> Supplied text:
● ● ●

ShadowRunner
Member
Dont forget to turn off the ECO mode settings if your not bothered about those, gives things a small bump.
Crap, there might be something wrong with my TV then![]()
I wouldnt say that.
If you've got the notification before then I'd say its working, just a case of twiddling about.
Have you tried putting it in Movie mode and then loading the Amazon up after and putting the show on?
That seems to be what triggered it for me.
Okay, I see a lot of confusion on here... Let me see if I can help some of yall, with some settings that those of us on AVS Forums have sort of decided seem to be good all around general default settings for HDR Gaming. I'll explain the reasoning behind some of the settings, as to make this as clear as possible....
FIRST - If you have messed with your White Balance or Color Sliders and you didn't have a professional actually do it, reset to default. You can not use other's settings for this, and any changes you've done are probably for the worst. You can only get correct values for these via software and a professional that knows what they are doing so they can measure your ambient light and whats coming off of the TV.

● ● ●

> Data excerpts:
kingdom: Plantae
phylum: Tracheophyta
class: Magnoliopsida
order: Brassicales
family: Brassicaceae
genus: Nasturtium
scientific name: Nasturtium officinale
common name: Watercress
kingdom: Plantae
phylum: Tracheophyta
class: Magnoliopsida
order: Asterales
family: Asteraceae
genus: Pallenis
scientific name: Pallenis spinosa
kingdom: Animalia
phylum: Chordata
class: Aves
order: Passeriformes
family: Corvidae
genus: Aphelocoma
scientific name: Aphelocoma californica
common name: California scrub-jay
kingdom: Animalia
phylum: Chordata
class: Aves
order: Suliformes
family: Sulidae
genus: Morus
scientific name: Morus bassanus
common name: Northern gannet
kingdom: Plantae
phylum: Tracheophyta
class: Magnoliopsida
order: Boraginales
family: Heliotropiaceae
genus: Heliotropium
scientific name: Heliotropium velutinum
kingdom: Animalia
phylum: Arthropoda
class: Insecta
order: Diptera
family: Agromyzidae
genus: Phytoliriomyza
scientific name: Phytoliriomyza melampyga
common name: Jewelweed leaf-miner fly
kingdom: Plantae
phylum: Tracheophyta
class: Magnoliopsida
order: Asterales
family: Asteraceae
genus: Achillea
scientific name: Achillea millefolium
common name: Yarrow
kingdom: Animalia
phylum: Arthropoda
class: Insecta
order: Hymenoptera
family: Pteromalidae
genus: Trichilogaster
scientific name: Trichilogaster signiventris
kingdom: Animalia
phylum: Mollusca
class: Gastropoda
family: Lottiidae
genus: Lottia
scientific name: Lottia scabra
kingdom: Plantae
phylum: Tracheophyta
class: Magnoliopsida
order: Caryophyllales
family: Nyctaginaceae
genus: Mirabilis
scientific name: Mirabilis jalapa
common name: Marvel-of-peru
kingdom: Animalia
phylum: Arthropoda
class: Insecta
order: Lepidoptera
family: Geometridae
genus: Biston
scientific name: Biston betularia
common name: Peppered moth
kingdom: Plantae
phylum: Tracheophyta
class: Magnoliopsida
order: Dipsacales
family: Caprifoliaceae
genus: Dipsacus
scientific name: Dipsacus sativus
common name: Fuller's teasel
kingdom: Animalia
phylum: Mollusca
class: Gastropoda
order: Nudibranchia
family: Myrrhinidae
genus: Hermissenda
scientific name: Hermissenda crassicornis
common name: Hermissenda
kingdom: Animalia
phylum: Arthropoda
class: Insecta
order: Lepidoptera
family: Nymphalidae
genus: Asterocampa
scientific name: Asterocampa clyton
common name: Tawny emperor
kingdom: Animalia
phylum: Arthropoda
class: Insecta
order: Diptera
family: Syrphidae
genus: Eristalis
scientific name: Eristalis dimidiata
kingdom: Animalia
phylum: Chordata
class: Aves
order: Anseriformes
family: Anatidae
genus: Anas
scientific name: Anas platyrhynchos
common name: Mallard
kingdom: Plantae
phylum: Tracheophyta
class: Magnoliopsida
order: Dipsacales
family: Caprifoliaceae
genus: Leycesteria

● ● ●

> Your objective: Continue the forum thread on HDR gaming TV settings from the point where it stops.

> Reply to the exercise:
Now, On to the settings ( I have the KS9500, basically the newer model of the KS8000, same settings transfer over ) And this is for Game Mode, Not Movie Mode, So yes, there is a number to Sharpness for a reason that is still beyond my total comprehension. But 0 Sharpness blurs the textures out, and too much causes tracer lines and other distortion effects. There is a happy medium, so look for it between what I listed.
Game Mode: SDR / *HDR settings listed ( You have to manually change the HDR settings until Sammy gives us another save slot under the Game Mode Picture Setting )
Backlight 13 *HDR 20
Brightness 45
Contrast 95 *HDR 100
Sharpness 17 ( anywhere from 10 to 20 is good, but don't go over 20 or you will start to get artifacts and other image distortion )
Color 50
Tint 50/50
Smart LED High
HDMI Black Level Normal ( Put your PS4 RBG Range to Full so you won't crush blacks ) (Auto will not work, and causes signals to get mixed up and blacks to get crushed, must manually set to what I've posted to get accurate blacks.)
Dynamic Contrast Off *HDR Medium
Color Tone Warm 2 ( you can set this to another option if you prefer. You won't be getting more accurate colors though, but this is a preference type of thing as well )
Again, Don't touch White Balance
Gamma 0
Color Space Auto ( Used to have to be Native for HDR to work, but Sammy patched it for Auto to work, so it's best to do Auto for now )
Also, make sure you have your PS4 set to YUV420 so that you can get proper HDR 10bit.
Since I got this set, I was always a major supporter of the "Dynamic Contrast = Medium" setting, but last night I changed my mind. For good.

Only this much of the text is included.